* ACTION ITEM
Search the data below for the string "High" and copy all lines where it shows up.

* ENTRIES SUPPLIED
________________________

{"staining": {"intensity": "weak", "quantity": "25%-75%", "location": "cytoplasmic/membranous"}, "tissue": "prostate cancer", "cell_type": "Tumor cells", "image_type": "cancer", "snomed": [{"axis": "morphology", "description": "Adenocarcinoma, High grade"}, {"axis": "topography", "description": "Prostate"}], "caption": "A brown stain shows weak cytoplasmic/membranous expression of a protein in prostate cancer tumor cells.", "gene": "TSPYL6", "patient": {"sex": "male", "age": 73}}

________________________

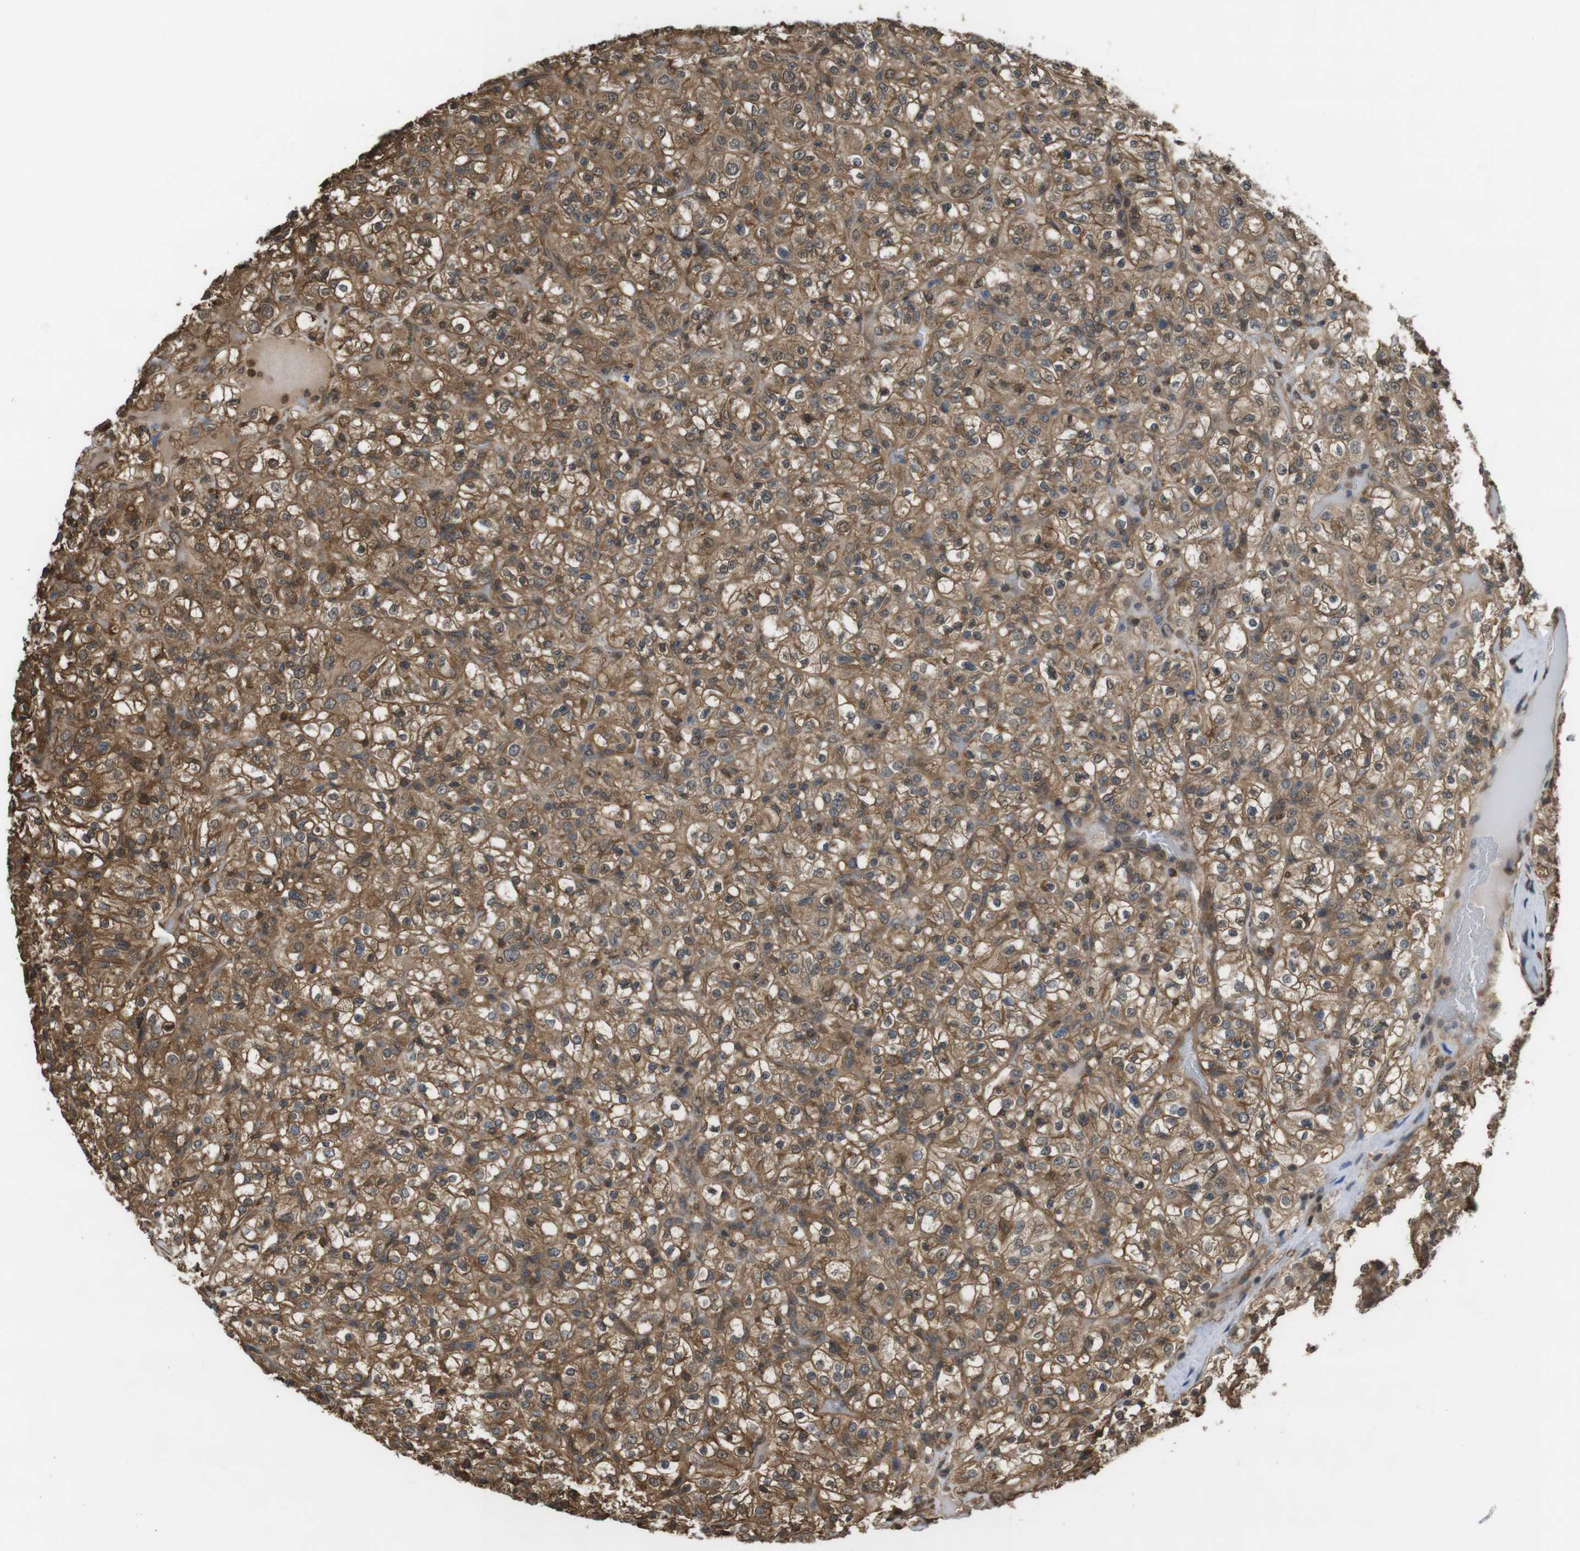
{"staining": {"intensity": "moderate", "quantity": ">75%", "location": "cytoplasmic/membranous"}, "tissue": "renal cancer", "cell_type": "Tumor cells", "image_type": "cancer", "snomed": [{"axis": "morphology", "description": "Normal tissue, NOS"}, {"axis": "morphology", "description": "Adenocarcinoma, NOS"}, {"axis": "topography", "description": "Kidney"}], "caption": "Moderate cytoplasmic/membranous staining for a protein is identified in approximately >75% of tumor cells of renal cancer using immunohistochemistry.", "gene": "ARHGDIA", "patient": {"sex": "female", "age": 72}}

________________________

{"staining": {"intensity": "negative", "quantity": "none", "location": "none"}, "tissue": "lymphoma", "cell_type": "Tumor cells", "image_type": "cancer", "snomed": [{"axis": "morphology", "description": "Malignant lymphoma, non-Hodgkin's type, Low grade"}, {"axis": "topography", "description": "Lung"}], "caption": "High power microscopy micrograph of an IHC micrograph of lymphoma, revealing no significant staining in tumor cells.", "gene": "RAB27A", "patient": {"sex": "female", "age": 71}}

________________________

* WRITTEN SOLUTION
{"staining": {"intensity": "weak", "quantity": "25%-75%", "location": "cytoplasmic/membranous"}, "tissue": "prostate cancer", "cell_type": "Tumor cells", "image_type": "cancer", "snomed": [{"axis": "morphology", "description": "Adenocarcinoma, High grade"}, {"axis": "topography", "description": "Prostate"}], "caption": "A brown stain shows weak cytoplasmic/membranous expression of a protein in prostate cancer tumor cells.", "gene": "TSPYL6", "patient": {"sex": "male", "age": 73}}
{"staining": {"intensity": "negative", "quantity": "none", "location": "none"}, "tissue": "lymphoma", "cell_type": "Tumor cells", "image_type": "cancer", "snomed": [{"axis": "morphology", "description": "Malignant lymphoma, non-Hodgkin's type, Low grade"}, {"axis": "topography", "description": "Lung"}], "caption": "High power microscopy micrograph of an IHC micrograph of lymphoma, revealing no significant staining in tumor cells.", "gene": "RAB27A", "patient": {"sex": "female", "age": 71}}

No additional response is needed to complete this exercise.